*DIRECTIONS*: Each entry below must be repeated word for word.

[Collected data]
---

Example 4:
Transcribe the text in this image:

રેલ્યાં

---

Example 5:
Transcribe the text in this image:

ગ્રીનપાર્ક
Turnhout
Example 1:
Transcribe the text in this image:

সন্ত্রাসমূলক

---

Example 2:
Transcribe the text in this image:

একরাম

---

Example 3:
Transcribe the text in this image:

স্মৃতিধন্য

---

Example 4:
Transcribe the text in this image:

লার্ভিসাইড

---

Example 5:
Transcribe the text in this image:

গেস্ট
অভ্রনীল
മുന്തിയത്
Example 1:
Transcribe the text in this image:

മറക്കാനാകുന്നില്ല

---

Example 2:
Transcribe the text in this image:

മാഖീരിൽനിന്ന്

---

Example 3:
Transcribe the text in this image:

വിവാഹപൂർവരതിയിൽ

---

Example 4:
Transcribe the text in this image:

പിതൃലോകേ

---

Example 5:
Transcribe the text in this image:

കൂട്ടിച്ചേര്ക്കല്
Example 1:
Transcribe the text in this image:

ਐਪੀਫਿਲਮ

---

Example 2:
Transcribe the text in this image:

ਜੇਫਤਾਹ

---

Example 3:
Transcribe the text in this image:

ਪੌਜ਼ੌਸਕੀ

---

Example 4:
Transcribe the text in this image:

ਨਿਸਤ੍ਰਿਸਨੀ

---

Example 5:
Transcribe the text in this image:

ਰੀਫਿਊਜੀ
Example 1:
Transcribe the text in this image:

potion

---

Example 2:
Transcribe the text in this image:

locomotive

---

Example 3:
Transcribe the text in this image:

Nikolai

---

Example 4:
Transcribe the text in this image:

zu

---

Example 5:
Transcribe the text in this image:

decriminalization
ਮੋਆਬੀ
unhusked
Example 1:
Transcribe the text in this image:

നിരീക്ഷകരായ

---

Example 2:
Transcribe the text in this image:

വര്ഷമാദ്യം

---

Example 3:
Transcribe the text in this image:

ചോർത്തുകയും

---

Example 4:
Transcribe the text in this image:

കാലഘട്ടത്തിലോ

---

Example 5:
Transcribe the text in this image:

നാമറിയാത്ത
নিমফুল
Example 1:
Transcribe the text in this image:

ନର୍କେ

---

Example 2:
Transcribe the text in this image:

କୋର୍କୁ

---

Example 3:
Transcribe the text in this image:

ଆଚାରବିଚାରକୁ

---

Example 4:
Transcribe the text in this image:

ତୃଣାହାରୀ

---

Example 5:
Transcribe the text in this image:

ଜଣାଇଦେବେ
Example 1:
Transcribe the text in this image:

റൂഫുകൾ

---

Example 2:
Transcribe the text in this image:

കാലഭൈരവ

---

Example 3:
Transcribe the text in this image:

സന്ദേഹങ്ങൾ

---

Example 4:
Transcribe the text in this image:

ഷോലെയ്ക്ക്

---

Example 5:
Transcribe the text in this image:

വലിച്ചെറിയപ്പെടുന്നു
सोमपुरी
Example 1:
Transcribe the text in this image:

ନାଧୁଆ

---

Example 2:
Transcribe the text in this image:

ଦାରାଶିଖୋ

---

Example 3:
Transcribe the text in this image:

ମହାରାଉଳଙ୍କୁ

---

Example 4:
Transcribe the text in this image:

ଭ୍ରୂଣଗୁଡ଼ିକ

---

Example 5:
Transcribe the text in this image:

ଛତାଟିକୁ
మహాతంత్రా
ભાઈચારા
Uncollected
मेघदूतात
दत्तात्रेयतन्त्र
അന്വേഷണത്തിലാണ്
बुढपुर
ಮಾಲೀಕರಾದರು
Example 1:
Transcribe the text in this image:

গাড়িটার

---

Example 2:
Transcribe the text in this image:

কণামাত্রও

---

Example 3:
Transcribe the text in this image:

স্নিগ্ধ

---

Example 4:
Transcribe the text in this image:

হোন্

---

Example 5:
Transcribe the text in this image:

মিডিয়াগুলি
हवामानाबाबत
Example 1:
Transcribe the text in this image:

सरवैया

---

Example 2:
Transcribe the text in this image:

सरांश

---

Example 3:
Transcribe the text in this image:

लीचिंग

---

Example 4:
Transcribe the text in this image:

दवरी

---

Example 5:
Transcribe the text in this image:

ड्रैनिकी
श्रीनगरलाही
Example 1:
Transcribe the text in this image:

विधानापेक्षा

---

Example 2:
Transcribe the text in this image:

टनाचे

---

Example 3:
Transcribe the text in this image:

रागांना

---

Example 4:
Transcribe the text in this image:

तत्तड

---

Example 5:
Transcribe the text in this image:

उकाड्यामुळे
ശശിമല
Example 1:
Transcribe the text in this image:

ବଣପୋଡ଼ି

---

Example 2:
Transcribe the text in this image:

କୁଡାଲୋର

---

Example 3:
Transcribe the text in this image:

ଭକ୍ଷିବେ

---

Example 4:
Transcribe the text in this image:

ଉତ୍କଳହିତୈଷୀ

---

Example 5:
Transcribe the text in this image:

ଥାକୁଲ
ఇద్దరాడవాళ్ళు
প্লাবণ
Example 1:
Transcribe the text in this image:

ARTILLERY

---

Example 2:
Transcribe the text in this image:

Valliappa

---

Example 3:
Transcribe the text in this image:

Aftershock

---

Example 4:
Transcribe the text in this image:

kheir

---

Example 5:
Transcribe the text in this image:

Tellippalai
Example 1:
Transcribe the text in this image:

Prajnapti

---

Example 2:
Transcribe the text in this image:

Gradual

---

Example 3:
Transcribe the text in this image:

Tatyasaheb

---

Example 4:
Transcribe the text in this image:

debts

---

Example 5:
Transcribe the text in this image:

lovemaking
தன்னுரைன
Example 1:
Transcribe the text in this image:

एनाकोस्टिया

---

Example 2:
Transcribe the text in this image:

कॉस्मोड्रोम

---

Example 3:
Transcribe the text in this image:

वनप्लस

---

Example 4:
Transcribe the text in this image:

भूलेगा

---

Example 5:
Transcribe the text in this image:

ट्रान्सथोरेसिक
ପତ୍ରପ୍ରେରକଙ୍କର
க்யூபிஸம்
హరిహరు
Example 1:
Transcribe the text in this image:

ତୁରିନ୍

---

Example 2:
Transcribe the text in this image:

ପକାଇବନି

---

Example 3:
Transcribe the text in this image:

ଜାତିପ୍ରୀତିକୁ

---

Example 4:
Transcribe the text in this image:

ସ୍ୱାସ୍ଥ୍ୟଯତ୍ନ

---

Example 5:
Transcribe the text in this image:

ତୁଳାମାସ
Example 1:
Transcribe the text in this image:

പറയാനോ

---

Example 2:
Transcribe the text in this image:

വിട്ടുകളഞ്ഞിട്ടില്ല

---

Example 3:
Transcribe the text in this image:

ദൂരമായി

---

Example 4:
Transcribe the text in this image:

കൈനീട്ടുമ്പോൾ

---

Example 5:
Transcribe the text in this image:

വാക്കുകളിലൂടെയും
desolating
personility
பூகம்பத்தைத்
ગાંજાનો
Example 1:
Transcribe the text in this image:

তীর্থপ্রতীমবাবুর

*RESPONSE*:
---

Example 4:
Transcribe the text in this image:

રેલ્યાં

---

Example 5:
Transcribe the text in this image:

ગ્રીનપાર્ક
Turnhout
Example 1:
Transcribe the text in this image:

সন্ত্রাসমূলক

---

Example 2:
Transcribe the text in this image:

একরাম

---

Example 3:
Transcribe the text in this image:

স্মৃতিধন্য

---

Example 4:
Transcribe the text in this image:

লার্ভিসাইড

---

Example 5:
Transcribe the text in this image:

গেস্ট
অভ্রনীল
മുന്തിയത്
Example 1:
Transcribe the text in this image:

മറക്കാനാകുന്നില്ല

---

Example 2:
Transcribe the text in this image:

മാഖീരിൽനിന്ന്

---

Example 3:
Transcribe the text in this image:

വിവാഹപൂർവരതിയിൽ

---

Example 4:
Transcribe the text in this image:

പിതൃലോകേ

---

Example 5:
Transcribe the text in this image:

കൂട്ടിച്ചേര്ക്കല്
Example 1:
Transcribe the text in this image:

ਐਪੀਫਿਲਮ

---

Example 2:
Transcribe the text in this image:

ਜੇਫਤਾਹ

---

Example 3:
Transcribe the text in this image:

ਪੌਜ਼ੌਸਕੀ

---

Example 4:
Transcribe the text in this image:

ਨਿਸਤ੍ਰਿਸਨੀ

---

Example 5:
Transcribe the text in this image:

ਰੀਫਿਊਜੀ
Example 1:
Transcribe the text in this image:

potion

---

Example 2:
Transcribe the text in this image:

locomotive

---

Example 3:
Transcribe the text in this image:

Nikolai

---

Example 4:
Transcribe the text in this image:

zu

---

Example 5:
Transcribe the text in this image:

decriminalization
ਮੋਆਬੀ
unhusked
Example 1:
Transcribe the text in this image:

നിരീക്ഷകരായ

---

Example 2:
Transcribe the text in this image:

വര്ഷമാദ്യം

---

Example 3:
Transcribe the text in this image:

ചോർത്തുകയും

---

Example 4:
Transcribe the text in this image:

കാലഘട്ടത്തിലോ

---

Example 5:
Transcribe the text in this image:

നാമറിയാത്ത
নিমফুল
Example 1:
Transcribe the text in this image:

ନର୍କେ

---

Example 2:
Transcribe the text in this image:

କୋର୍କୁ

---

Example 3:
Transcribe the text in this image:

ଆଚାରବିଚାରକୁ

---

Example 4:
Transcribe the text in this image:

ତୃଣାହାରୀ

---

Example 5:
Transcribe the text in this image:

ଜଣାଇଦେବେ
Example 1:
Transcribe the text in this image:

റൂഫുകൾ

---

Example 2:
Transcribe the text in this image:

കാലഭൈരവ

---

Example 3:
Transcribe the text in this image:

സന്ദേഹങ്ങൾ

---

Example 4:
Transcribe the text in this image:

ഷോലെയ്ക്ക്

---

Example 5:
Transcribe the text in this image:

വലിച്ചെറിയപ്പെടുന്നു
सोमपुरी
Example 1:
Transcribe the text in this image:

ନାଧୁଆ

---

Example 2:
Transcribe the text in this image:

ଦାରାଶିଖୋ

---

Example 3:
Transcribe the text in this image:

ମହାରାଉଳଙ୍କୁ

---

Example 4:
Transcribe the text in this image:

ଭ୍ରୂଣଗୁଡ଼ିକ

---

Example 5:
Transcribe the text in this image:

ଛତାଟିକୁ
మహాతంత్రా
ભાઈચારા
Uncollected
मेघदूतात
दत्तात्रेयतन्त्र
അന്വേഷണത്തിലാണ്
बुढपुर
ಮಾಲೀಕರಾದರು
Example 1:
Transcribe the text in this image:

গাড়িটার

---

Example 2:
Transcribe the text in this image:

কণামাত্রও

---

Example 3:
Transcribe the text in this image:

স্নিগ্ধ

---

Example 4:
Transcribe the text in this image:

হোন্

---

Example 5:
Transcribe the text in this image:

মিডিয়াগুলি
हवामानाबाबत
Example 1:
Transcribe the text in this image:

सरवैया

---

Example 2:
Transcribe the text in this image:

सरांश

---

Example 3:
Transcribe the text in this image:

लीचिंग

---

Example 4:
Transcribe the text in this image:

दवरी

---

Example 5:
Transcribe the text in this image:

ड्रैनिकी
श्रीनगरलाही
Example 1:
Transcribe the text in this image:

विधानापेक्षा

---

Example 2:
Transcribe the text in this image:

टनाचे

---

Example 3:
Transcribe the text in this image:

रागांना

---

Example 4:
Transcribe the text in this image:

तत्तड

---

Example 5:
Transcribe the text in this image:

उकाड्यामुळे
ശശിമല
Example 1:
Transcribe the text in this image:

ବଣପୋଡ଼ି

---

Example 2:
Transcribe the text in this image:

କୁଡାଲୋର

---

Example 3:
Transcribe the text in this image:

ଭକ୍ଷିବେ

---

Example 4:
Transcribe the text in this image:

ଉତ୍କଳହିତୈଷୀ

---

Example 5:
Transcribe the text in this image:

ଥାକୁଲ
ఇద్దరాడవాళ్ళు
প্লাবণ
Example 1:
Transcribe the text in this image:

ARTILLERY

---

Example 2:
Transcribe the text in this image:

Valliappa

---

Example 3:
Transcribe the text in this image:

Aftershock

---

Example 4:
Transcribe the text in this image:

kheir

---

Example 5:
Transcribe the text in this image:

Tellippalai
Example 1:
Transcribe the text in this image:

Prajnapti

---

Example 2:
Transcribe the text in this image:

Gradual

---

Example 3:
Transcribe the text in this image:

Tatyasaheb

---

Example 4:
Transcribe the text in this image:

debts

---

Example 5:
Transcribe the text in this image:

lovemaking
தன்னுரைன
Example 1:
Transcribe the text in this image:

एनाकोस्टिया

---

Example 2:
Transcribe the text in this image:

कॉस्मोड्रोम

---

Example 3:
Transcribe the text in this image:

वनप्लस

---

Example 4:
Transcribe the text in this image:

भूलेगा

---

Example 5:
Transcribe the text in this image:

ट्रान्सथोरेसिक
ପତ୍ରପ୍ରେରକଙ୍କର
க்யூபிஸம்
హరిహరు
Example 1:
Transcribe the text in this image:

ତୁରିନ୍

---

Example 2:
Transcribe the text in this image:

ପକାଇବନି

---

Example 3:
Transcribe the text in this image:

ଜାତିପ୍ରୀତିକୁ

---

Example 4:
Transcribe the text in this image:

ସ୍ୱାସ୍ଥ୍ୟଯତ୍ନ

---

Example 5:
Transcribe the text in this image:

ତୁଳାମାସ
Example 1:
Transcribe the text in this image:

പറയാനോ

---

Example 2:
Transcribe the text in this image:

വിട്ടുകളഞ്ഞിട്ടില്ല

---

Example 3:
Transcribe the text in this image:

ദൂരമായി

---

Example 4:
Transcribe the text in this image:

കൈനീട്ടുമ്പോൾ

---

Example 5:
Transcribe the text in this image:

വാക്കുകളിലൂടെയും
desolating
personility
பூகம்பத்தைத்
ગાંજાનો
Example 1:
Transcribe the text in this image:

তীর্থপ্রতীমবাবুর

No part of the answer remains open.